[c. 3 January 1773]
Des gens en place et très bien informez me mandent qu'un nommé Grasset libraire de Lausanne a déjà envoyé à Paris plusieurs paquets des lois de Minos et qu'il doit actuellement en faire passer deux mille à un libraire.
Ils sont peutêtre déjà en chemin.
Vous sentez mon cher ami combien cette manœuvre est préjudiciable à vos intérêts et dangereuse pour mon repos. Vous savez quelles fautes énormes de typografie on a commises dans le cours de l'impression, pour ne m'avoir jamais envoié les dernières épreuves. C'est dommage que vous n'aiez jamais eu un correcteur d'imprimerie. Vous avez trop d'esprit pour ne pas lire les mots tels qu'ils doivent être. Un correcteur d'imprimerie les lit tels qu'ils sont.
Quand il n'y aurait que cette faute en tout honneur pour en ton honneur, cella suffirait pour autoriser les malins qui veulent faire tomber la pièce.
Mais il y a un autre inconvénient et il est funeste pour votre débit.

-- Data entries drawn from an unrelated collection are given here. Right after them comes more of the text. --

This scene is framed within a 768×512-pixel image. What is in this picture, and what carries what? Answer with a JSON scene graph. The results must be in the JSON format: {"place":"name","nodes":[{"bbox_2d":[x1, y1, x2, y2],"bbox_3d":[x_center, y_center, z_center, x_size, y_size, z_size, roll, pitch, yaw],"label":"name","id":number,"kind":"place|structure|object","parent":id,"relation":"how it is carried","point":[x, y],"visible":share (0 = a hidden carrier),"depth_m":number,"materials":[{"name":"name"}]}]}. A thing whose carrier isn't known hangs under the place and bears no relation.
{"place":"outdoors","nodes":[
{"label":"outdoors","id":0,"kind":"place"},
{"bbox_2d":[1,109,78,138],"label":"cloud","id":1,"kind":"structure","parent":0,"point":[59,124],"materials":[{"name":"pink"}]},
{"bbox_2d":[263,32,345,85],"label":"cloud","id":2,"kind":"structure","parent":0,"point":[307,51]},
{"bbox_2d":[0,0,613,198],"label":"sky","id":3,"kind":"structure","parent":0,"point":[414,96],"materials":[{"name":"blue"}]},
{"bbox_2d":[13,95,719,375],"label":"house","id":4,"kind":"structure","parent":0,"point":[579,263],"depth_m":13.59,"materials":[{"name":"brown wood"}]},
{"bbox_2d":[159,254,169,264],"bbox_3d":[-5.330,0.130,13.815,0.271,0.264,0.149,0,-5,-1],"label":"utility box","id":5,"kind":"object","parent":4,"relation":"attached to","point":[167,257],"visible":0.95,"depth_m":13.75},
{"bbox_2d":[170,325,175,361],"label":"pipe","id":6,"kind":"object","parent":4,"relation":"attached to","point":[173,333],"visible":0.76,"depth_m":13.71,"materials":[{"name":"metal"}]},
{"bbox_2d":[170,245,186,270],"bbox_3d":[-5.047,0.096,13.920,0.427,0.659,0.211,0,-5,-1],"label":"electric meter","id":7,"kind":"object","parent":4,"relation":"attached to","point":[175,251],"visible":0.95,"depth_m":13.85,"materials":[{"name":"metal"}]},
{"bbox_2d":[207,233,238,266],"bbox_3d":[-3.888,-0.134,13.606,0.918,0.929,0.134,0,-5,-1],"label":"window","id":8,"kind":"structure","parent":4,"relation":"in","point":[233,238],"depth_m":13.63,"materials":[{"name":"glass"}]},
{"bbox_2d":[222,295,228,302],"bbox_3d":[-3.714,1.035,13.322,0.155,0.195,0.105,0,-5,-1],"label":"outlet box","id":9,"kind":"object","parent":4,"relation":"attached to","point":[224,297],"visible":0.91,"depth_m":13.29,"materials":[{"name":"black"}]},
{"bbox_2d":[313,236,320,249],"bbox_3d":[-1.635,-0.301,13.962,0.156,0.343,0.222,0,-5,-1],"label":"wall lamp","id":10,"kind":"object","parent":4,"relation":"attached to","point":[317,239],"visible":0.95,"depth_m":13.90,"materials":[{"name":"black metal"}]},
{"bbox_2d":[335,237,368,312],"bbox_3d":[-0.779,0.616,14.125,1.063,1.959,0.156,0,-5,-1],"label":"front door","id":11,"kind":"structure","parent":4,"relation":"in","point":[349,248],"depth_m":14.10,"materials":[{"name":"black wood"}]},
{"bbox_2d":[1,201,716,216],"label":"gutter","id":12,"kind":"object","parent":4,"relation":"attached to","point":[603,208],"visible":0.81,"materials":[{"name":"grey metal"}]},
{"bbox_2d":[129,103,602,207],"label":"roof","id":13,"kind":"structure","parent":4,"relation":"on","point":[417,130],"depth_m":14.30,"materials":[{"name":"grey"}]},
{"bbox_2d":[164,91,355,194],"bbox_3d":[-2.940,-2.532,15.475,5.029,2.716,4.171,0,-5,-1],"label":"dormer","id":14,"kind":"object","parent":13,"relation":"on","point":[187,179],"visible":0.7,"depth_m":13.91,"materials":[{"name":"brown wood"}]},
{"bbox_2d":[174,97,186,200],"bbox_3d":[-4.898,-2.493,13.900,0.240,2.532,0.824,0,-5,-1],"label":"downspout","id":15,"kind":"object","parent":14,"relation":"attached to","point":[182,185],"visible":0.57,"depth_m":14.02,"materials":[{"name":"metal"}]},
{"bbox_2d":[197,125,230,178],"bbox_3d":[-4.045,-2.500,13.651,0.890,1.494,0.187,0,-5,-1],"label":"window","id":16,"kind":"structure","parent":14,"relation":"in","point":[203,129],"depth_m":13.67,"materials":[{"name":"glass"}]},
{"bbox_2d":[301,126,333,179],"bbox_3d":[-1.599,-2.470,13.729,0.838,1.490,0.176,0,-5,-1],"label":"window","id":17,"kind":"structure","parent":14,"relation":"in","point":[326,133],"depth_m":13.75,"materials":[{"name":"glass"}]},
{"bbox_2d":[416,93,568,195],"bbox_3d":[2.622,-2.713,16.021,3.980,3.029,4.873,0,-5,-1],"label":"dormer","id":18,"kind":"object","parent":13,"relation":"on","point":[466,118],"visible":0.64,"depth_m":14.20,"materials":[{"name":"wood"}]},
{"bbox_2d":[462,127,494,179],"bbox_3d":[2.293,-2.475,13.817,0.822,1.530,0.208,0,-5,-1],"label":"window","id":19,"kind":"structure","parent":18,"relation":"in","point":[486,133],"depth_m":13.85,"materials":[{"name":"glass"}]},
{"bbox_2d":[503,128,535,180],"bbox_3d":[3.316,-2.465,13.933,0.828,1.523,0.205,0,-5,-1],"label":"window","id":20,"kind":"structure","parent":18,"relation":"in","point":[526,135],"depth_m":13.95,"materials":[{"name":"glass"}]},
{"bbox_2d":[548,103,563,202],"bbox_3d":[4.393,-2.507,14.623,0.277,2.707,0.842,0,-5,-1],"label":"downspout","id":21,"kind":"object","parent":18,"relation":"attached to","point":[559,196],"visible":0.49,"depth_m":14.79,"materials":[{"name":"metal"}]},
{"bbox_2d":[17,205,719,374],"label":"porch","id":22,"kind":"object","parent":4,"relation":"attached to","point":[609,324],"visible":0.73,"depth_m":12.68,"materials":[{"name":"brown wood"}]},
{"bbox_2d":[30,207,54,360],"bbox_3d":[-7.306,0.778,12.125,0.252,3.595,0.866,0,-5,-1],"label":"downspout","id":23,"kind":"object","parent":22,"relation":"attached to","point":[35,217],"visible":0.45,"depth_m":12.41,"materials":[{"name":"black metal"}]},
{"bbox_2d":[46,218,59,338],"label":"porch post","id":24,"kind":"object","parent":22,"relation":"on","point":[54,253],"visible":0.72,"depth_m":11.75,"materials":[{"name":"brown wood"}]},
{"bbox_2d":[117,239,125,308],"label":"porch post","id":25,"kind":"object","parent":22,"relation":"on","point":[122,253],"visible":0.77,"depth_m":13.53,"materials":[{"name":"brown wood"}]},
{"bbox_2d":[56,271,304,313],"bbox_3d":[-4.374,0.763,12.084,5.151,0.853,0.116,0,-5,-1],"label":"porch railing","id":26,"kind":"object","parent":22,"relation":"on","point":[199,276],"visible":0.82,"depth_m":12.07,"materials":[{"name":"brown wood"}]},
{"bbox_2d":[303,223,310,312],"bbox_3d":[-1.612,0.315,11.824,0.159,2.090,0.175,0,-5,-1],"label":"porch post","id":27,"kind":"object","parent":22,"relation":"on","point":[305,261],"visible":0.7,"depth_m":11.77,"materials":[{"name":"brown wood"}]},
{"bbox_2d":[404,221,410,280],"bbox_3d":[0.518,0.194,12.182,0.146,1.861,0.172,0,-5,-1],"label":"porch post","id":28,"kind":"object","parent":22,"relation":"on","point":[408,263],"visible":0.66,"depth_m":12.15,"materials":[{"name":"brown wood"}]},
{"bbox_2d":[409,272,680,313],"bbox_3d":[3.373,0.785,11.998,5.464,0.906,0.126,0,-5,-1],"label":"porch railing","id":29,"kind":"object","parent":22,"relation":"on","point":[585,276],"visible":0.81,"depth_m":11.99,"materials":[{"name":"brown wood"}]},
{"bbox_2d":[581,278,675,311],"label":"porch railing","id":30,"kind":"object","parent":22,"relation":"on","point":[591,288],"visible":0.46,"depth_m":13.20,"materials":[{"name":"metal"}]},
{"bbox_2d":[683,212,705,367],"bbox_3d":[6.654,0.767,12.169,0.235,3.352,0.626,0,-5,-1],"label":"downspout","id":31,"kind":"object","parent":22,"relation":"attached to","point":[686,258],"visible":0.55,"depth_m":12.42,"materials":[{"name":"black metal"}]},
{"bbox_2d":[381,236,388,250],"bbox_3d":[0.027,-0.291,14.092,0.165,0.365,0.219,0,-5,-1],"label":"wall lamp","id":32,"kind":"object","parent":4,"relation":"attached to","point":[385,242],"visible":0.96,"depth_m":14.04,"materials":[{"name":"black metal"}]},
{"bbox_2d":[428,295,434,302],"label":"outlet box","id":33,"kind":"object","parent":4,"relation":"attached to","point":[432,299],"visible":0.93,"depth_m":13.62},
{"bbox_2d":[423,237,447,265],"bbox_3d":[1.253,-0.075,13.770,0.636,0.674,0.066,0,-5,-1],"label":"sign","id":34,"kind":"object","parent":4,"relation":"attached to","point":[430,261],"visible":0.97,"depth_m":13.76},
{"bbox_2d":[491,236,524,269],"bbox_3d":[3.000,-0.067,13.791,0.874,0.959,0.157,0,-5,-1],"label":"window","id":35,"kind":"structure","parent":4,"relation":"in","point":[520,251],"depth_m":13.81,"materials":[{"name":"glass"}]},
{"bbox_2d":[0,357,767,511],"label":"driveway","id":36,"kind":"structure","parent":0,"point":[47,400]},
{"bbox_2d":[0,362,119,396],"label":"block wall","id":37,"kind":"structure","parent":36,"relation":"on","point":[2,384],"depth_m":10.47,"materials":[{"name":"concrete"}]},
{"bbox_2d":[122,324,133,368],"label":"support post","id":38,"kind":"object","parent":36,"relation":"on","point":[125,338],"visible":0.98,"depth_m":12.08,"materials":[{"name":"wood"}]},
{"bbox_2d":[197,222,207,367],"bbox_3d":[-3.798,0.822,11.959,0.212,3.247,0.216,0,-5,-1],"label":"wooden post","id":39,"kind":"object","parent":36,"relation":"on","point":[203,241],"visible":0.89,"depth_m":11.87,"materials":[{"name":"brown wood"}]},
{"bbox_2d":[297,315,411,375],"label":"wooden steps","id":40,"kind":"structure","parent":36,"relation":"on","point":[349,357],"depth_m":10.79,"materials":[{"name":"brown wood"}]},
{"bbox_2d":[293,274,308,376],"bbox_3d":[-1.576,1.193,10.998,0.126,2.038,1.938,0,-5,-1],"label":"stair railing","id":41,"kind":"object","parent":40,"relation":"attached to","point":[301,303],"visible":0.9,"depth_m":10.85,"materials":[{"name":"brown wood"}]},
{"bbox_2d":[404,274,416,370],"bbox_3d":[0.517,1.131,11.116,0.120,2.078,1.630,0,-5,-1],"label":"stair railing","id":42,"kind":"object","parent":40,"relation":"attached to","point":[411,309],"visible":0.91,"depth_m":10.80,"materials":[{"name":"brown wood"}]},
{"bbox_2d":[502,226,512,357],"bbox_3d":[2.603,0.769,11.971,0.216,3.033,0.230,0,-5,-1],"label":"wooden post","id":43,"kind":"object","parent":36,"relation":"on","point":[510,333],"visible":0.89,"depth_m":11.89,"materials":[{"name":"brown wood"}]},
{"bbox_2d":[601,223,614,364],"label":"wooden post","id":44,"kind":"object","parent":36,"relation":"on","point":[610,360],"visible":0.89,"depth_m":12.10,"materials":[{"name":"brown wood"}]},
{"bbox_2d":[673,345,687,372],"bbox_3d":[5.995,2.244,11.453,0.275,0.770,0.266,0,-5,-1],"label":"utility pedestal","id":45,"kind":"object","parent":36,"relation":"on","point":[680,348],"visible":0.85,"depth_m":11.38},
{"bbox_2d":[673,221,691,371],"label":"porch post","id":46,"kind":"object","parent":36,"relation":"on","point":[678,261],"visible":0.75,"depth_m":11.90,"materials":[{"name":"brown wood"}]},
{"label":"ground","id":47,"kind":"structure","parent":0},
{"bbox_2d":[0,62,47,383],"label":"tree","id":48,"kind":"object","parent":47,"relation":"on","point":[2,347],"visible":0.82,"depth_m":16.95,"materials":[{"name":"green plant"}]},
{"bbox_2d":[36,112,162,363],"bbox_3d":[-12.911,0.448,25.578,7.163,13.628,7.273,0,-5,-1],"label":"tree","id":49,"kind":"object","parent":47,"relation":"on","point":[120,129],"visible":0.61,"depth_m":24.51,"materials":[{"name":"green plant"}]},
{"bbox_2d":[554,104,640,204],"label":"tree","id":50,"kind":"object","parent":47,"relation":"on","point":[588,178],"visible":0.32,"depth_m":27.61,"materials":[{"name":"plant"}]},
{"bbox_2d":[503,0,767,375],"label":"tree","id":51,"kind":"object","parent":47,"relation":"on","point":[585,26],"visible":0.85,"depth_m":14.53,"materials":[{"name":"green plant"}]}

Je vous ai déjà dit que deux ou trois cartons étaient absolument nécessaires, et qu'il fallait adoucir quelques endroits des nottes qui ne passeraient jamais. Cependant voilà deux mille de vos exemplaires en chemin avec la marque de réprobation. M. de Sartine qui a vu un de ces exemplaires est très offensé. Probablement la pièce ne se jouera point. Vos avances seront perdues. Je vois clairement que vous avez été trahi. Vous y mettrez ordre. Je suis faché qu'un contretemps si désagréable vienne vous inquiéter au milieu de vos tracasseries de réélection, mais avec votre prudence et votre activité, on peut remédier à tout. Il est bien à propos que je vous voie incessamment.